November 22, 2019—Medtronic announced the presentation of 1-year outcomes for the Valiant Navion thoracic stent graft system for thoracic endovascular repair (TEVAR) and 4-year clinical outcomes from the ANCHOR registry evaluating the company’s Heli-FX EndoAnchor system in patients with hostile neck abdominal aortic aneurysms (AAAs) at the VEITHsymposium held November 19–23 in New York, New York.

Ali Azizzadeh, MD, United States Principal Investigator for the Valiant Navion investigational device exemption study, presented data from the full patient cohort of the study, which was composed of 89 patients with thoracic aortic aneurysms (TAAs) or penetrating aortic ulcers (PAUs) who were evaluable for the assessment of the protocol specified by the primary composite endpoint within 1 year.

According to the company, the results demonstrated that Valiant Navion was safe and effective in patients with TAA and PAU. Dr.

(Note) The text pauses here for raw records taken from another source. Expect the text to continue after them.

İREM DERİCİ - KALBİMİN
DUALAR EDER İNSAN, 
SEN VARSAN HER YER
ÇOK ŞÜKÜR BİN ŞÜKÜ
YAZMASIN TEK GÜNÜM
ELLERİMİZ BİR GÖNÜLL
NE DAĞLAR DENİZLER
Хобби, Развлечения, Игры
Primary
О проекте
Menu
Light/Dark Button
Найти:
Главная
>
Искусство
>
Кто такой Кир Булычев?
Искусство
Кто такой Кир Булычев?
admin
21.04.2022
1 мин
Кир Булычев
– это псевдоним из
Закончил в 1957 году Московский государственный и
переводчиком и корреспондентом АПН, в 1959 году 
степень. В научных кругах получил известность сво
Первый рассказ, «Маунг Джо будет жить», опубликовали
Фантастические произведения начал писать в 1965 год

Azizzadeh reported that through 1 year, there were no access or deployment failures; freedom from secondary procedures was 94.8% based on Kaplan-Meier estimates; 97.4% of aneurysms remained stable or decreased in size through 1 year; and there were no new instances of type 1A endoleaks beyond 30 days.

The 4-year follow-up data from the ANCHOR registry were presented by William Jordan Jr, MD, and Jean-Paul de Vries, MD. ANCHOR is capturing long-term outcomes of endosuture aneurysm repair (ESAR) with the Heli-FX EndoAnchor system and commercially available grafts.

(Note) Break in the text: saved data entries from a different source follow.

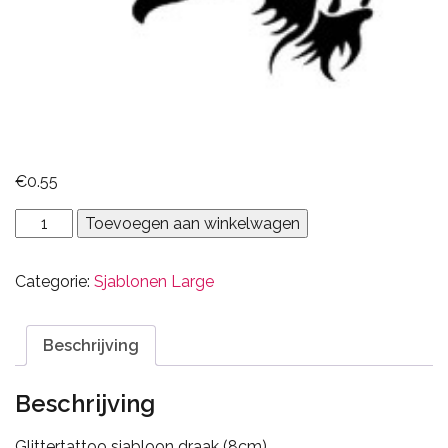
€
0.55
draak
Toevoegen aan winkelwagen
aantal
Categorie:
Sjablonen Large
Beschrijving
Beschrijving
Glittertattoo sjabloon draak (8cm)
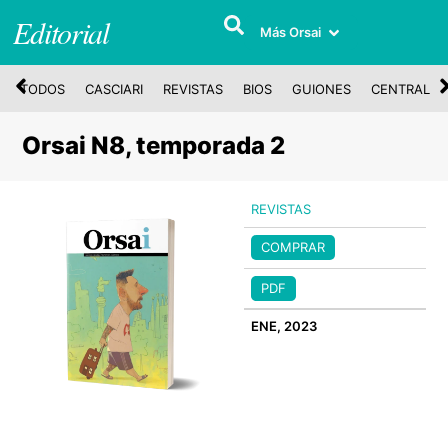
Editorial
Más Orsai
TODOS
CASCIARI
REVISTAS
BIOS
GUIONES
CENTRAL
Orsai N8, temporada 2
REVISTAS
COMPRAR
PDF
ENE, 2023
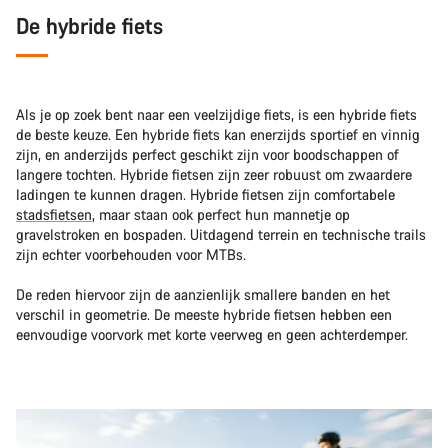
De hybride fiets
Als je op zoek bent naar een veelzijdige fiets, is een hybride fiets
de beste keuze. Een hybride fiets kan enerzijds sportief en vinnig
zijn, en anderzijds perfect geschikt zijn voor boodschappen of
langere tochten. Hybride fietsen zijn zeer robuust om zwaardere
ladingen te kunnen dragen. Hybride fietsen zijn comfortabele
stadsfietsen
, maar staan ook perfect hun mannetje op
gravelstroken en bospaden. Uitdagend terrein en technische trails
zijn echter voorbehouden voor MTBs.
De reden hiervoor zijn de aanzienlijk smallere banden en het
verschil in geometrie. De meeste hybride fietsen hebben een
eenvoudige voorvork met korte veerweg en geen achterdemper.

The company noted that > 900 patients with AAAs have been enrolled in the primary and revision arms of the ANCHOR registry. The data presented at the VEITHsymposium includes AAA patients treated with ESAR in the primary and revision cohorts of the study who were eligible for clinical and imaging follow-up through 4 years. Both groups included a high percentage (> 88%) of patients who met the Society of Vascular Surgery definition of hostile aortic necks.

The investigators reported that a high percentage of EndoAnchors penetrated the aortic wall in both the primary cohort (95.9%) and the revision cohort (93.1%)—a group that consisted of 100% failed endovascular aneurysm repairs (EVARs).

Additionally, the data through 4 years demonstrated the following:

  • Freedom from secondary procedures to treat type IA endoleak based on Kaplan-Meier estimate of 97.2% (primary) and 82.4% (revision)
  • Positive sac regression despite the hostile anatomy characteristics of 62.1% (primary) and 32.4% (revision)
  • Freedom from aneurysm-related mortality based on Kaplan-Meier estimate—which is notable given the hostile neck anatomies of patients in both study arms—of 97.7% (primary) and 89.7% (revision)

“By recreating the durability of a sutured anastomosis, EndoAnchors create both radial and longitudinal fixation, which is especially important in challenging anatomies. These mechanisms help protect against neck dilatation and promote sac regression, which has shown to predict better EVAR long-term survival,” commented Dr. Jordan in Medtronic’s announcement. “Interestingly, we are also observing that patients treated prophylactically with Heli-FX are seeing a significant therapeutic benefit, which tells us that EndoAnchor implants are an opportunity for EVAR improvement in patients at risk for disease progression.”